L'air surpris, Leo fixa Ruel après s'être débarrassé de toute l'eau.

Ruel, complètement trempé, regarda calmement Cassion.

Cassion pointa du doigt Aris.

Extérieurement, Cassion était un majordome ordinaire, et Aris son chevalier.

Quoi qu'il en soit, c'était Aris qui devait protéger Ruel de tout danger extérieur.

Quand Ruel regarda Aris, il semblait absorbé, comme s'il était coupé du monde et concentré sur quelque chose.

« C'est vrai. Il a dit qu'il étudiait, donc je ne peux rien dire… »

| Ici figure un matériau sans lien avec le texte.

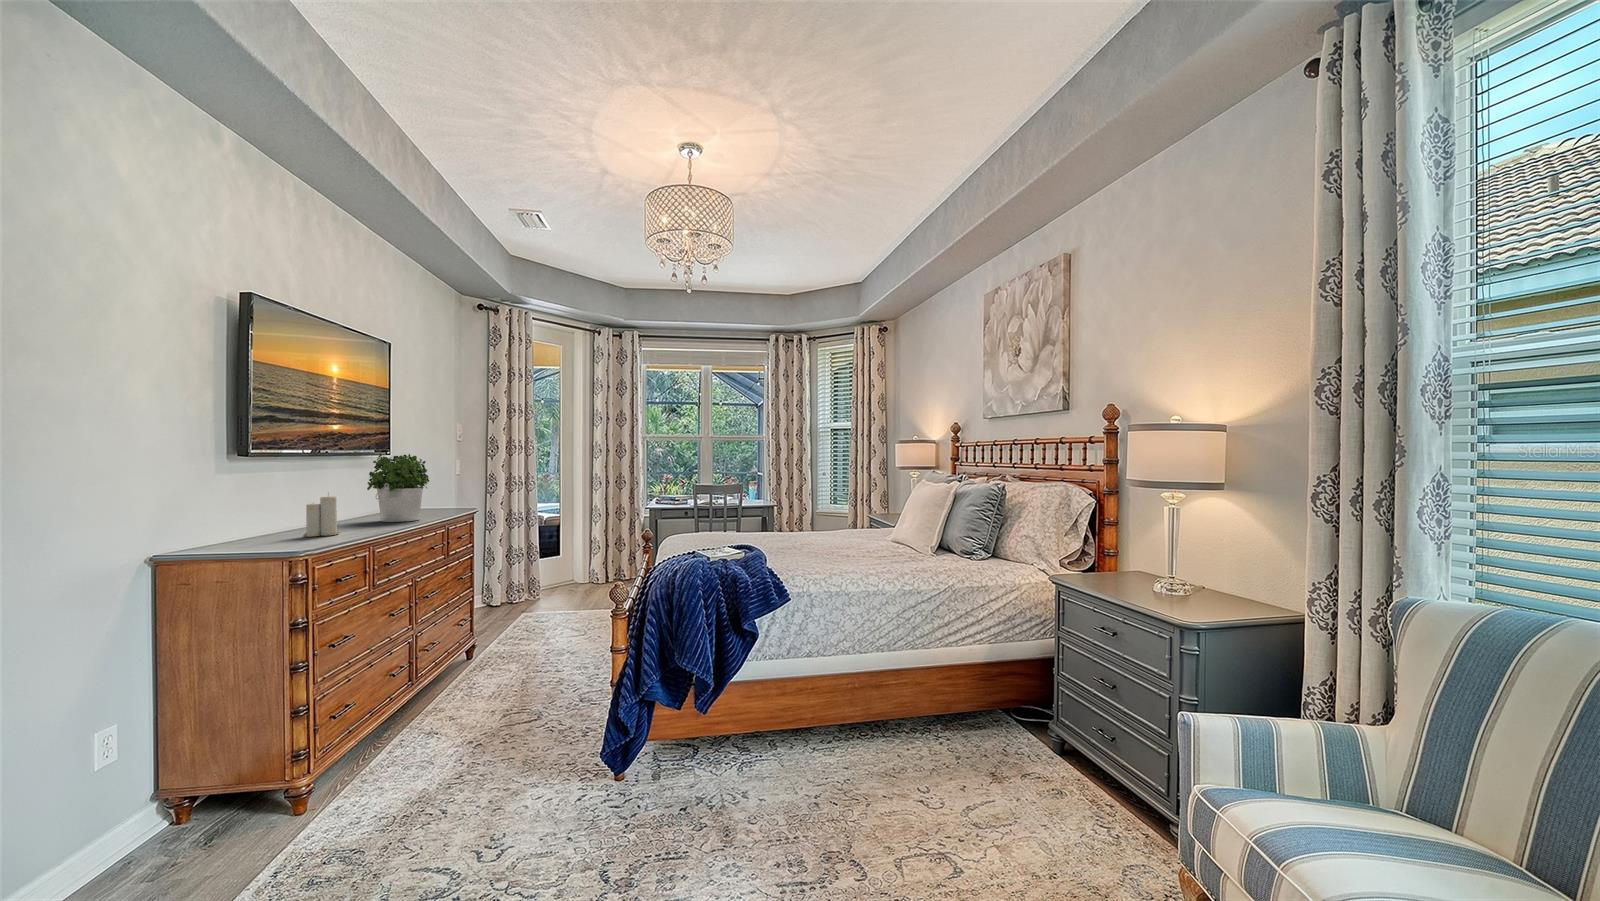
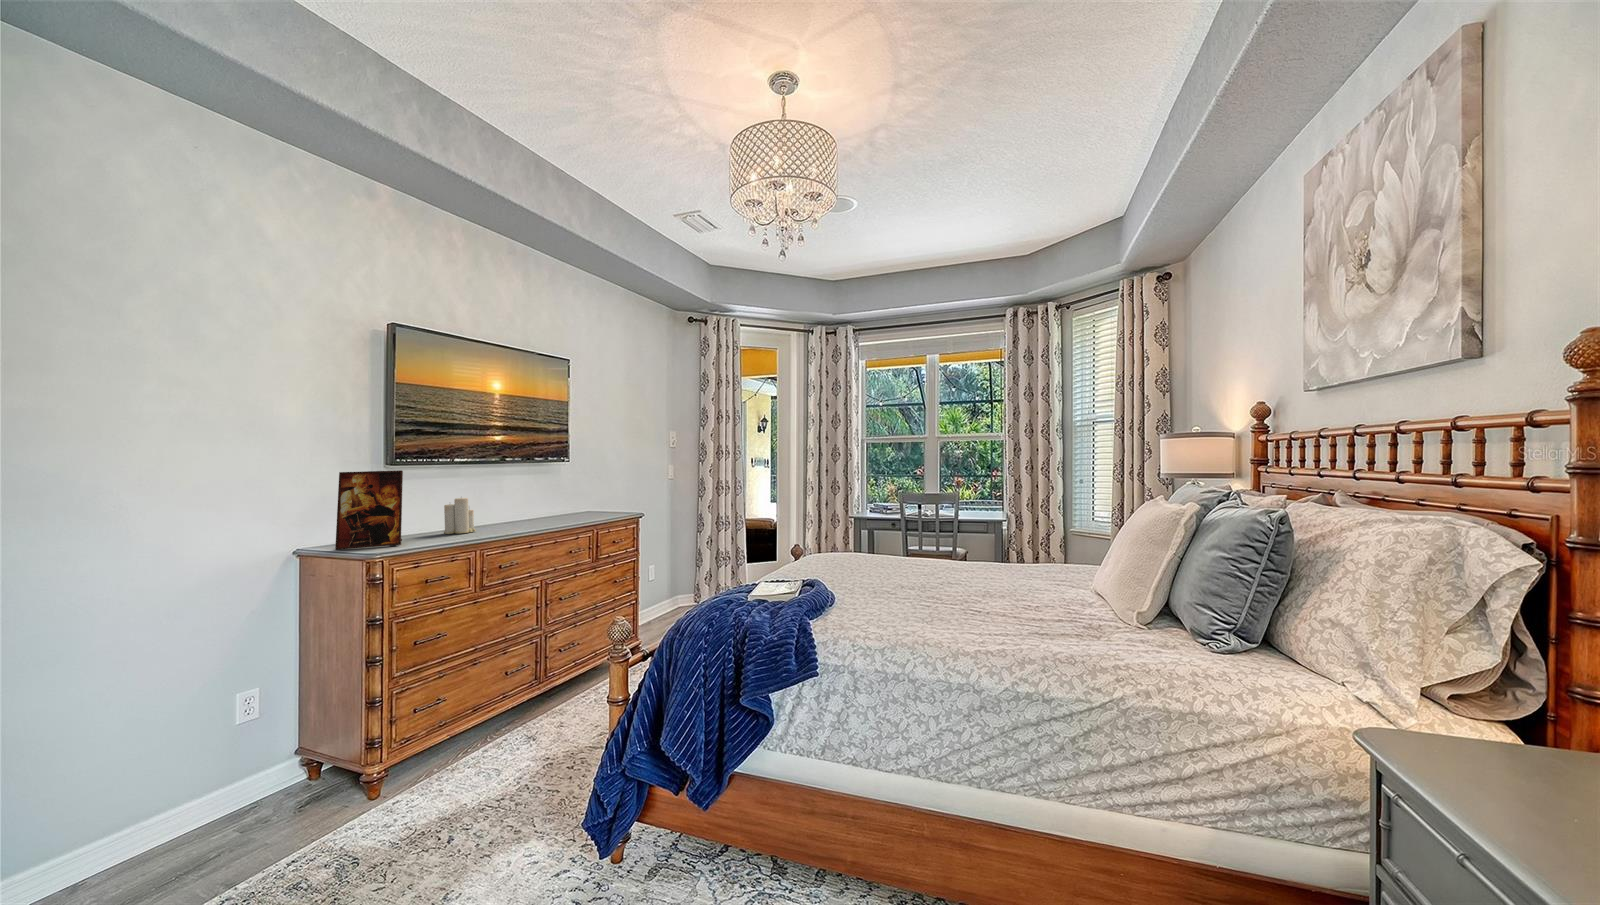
potted plant: present [367,453,429,522] -> none [540,456,596,519]
picture frame: none [223,464,305,552] -> present [335,470,403,550]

« Ça va ? » Banios fouilla dans sa poche magique, cherchant quelque chose.

Cassion sortit une serviette de sa poche magique et essuya Ruel.

Il jeta un bref coup d'œil à la canne à pêche.

« Ruel-nim, la canne à pêche tremble. »

– C'est vrai ! Ce corps va aider !

Ruel attrapa vite la queue de Leo.

– Hic ! Avec le cri surpris de Leo, le lac se tut.

La pêche était vraiment agréable.

« Atchoum ! » Ruel éternua, faisant tressaillir les oreilles de Leo.

– Ce corps est en tort.

Voyant Ruel se couvrir de deux couvertures et de patchs chauffants, Leo se hâta de cacher sa tête dans les vêtements de Ruel.

– Ce corps pensait qu'il n'avait qu'à surveiller les alentours de Ruel. Aujourd'hui, ce corps a appris que même se mouiller peut donner un rhume.

Ce n'est pas la faute de Leo ; c'est juste drôle comme son corps attrape de la fièvre pour s'être un peu mouillé.

Ruel caressa Leo.

« Tu vas bien ? »

Ruel répondit à la question de Banios nonchalamment.

« Oui, je vais bien. »

« Merci, Votre Altesse », dit Cassion sincèrement.

Ce fut un grand soulagement que Banios ait amené la voiture.